Methods: We conducted a systematic review of 2,558 reports indexed in PubMed, Scopus, Web of Science, Medline-Ovid and EMBASE, regarding to our study theme. In total, 111 were selected and a 51-items survey was developed (eight items about sociodemographic characteristics). Patients were recruited in public hospitals or private clinics, in rural and urban areas of nine departments of Peru.

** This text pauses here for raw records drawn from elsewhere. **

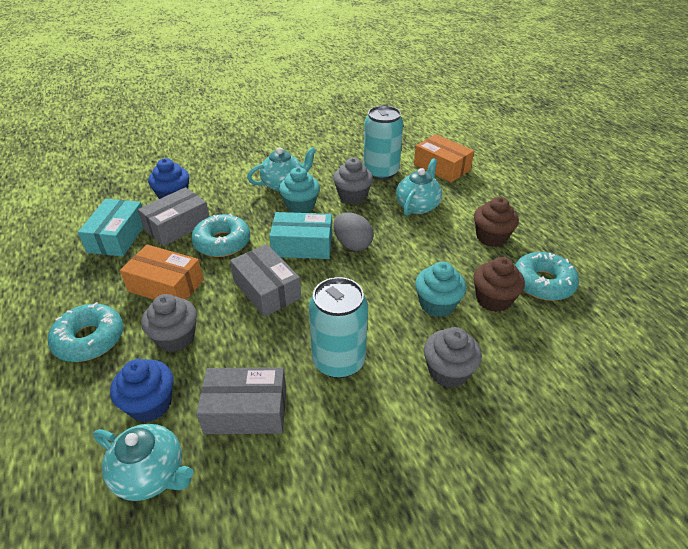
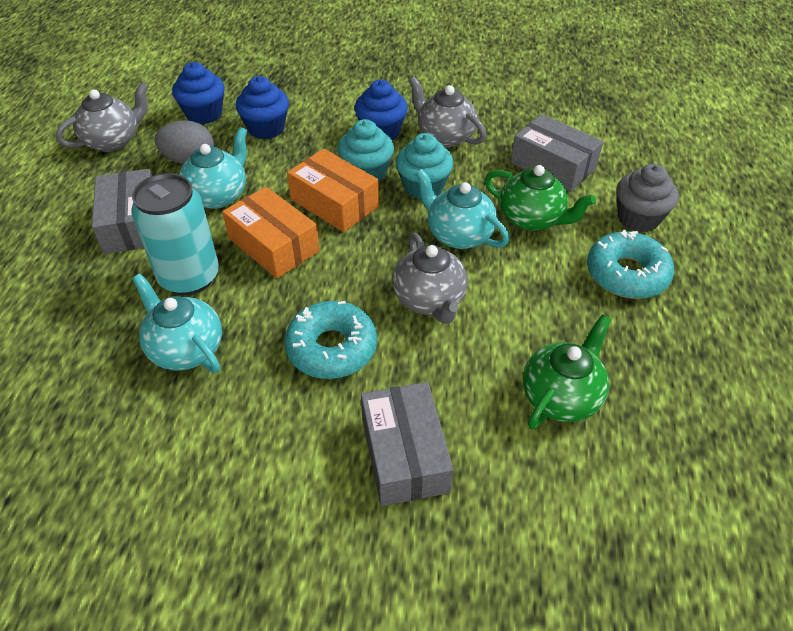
blue cupcake: [110,359,173,422] [148,158,189,199] = 2 -> [172,62,225,124] [236,76,289,139] [355,80,408,140] = 3
brown cupcake: [473,257,525,312] [474,197,519,247] = 2 -> none = 0
green teapot: none = 0 -> [485,165,596,231] [523,314,611,429] = 2
grey cupcake: [141,294,197,352] [333,158,373,204] [424,327,482,388] = 3 -> [616,164,679,232] = 1
grey teapot: none = 0 -> [56,82,149,152] [393,232,468,324] [409,76,486,147] = 3
turquoise box: [78,199,143,257] [269,212,332,259] = 2 -> none = 0
turquoise can: [309,277,368,378] [363,106,403,180] = 2 -> [131,173,219,295] = 1
turquoise donut: [48,302,123,362] [191,214,250,257] [515,252,579,300] = 3 -> [285,301,377,379] [587,230,674,299] = 2

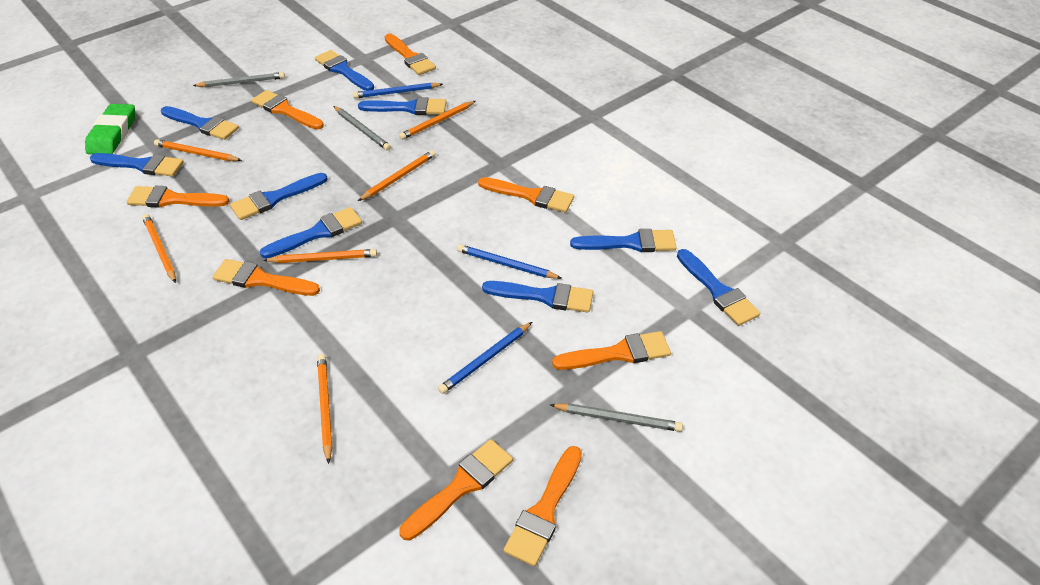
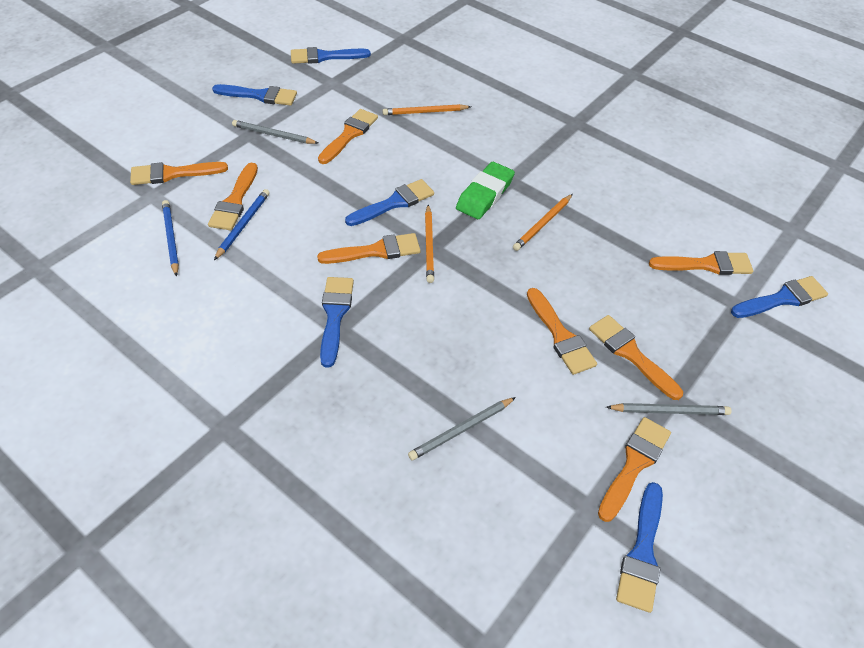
blue brush: [90,153,184,177] [161,106,239,140] [230,173,328,220] [260,207,362,258] [315,50,374,91] [358,97,446,115] [482,281,593,313] [570,229,677,252] [677,249,760,326] = 9 -> [212,84,297,106] [291,47,371,64] [320,277,354,368] [345,179,434,226] [616,482,663,613] [731,276,828,318] = 6
blue pencil: [353,82,443,99] [438,322,532,394] [457,244,562,279] = 3 -> [162,200,179,277] [214,189,270,260] = 2
orange pencil: [142,214,176,283] [154,139,242,161] [263,249,377,263] [317,354,332,464] [358,150,435,201] [399,101,476,140] = 6 -> [382,104,471,115] [425,205,434,283] [513,194,573,251] = 3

Results: We surveyed 488 women from: Lima (150), Cajamarca (93), Ica (59), Arequipa (56), Loreto (48), Ancash (38), Junín (15), Puerto Maldonado (15) and Huancavelica (14); 27.9% of them were from rural areas. The mean of age was 53.3 years (standard deviation ± 9.1). Regarding education level, 29.8% had primary, 33.2% secondary and 37.0% higher education. In total, 28.7% of women did not know the term ‘mammogram’ and 47.1% reported never receiving a BCS (36.9% from urban and 73.5% from rural population). In women that underwent BCS, only 67% knew it is for healthy women. In total, 54.1% of patients had low levels of knowledge about risk factors for BC (i.e. 87.5% of women respond that injuries in the breast produce cancer). Cultural, economic and geographic barriers were significantly associated with having a mammogram where 56.9% of participants considered a cost ≤ 7 USD as appropriate. Mammogram was perceived as too painful for 54.9% of women. In addition, women with a self-perception of low-risk for BC and a fatalistic perception of cancer were less likely to have a BCS.
Conclusion: We found that it is feasible to conduct a large-scale study in Peru. The results of this pilot study highlight an urgent need of extensive education and awareness about BCS in Peru.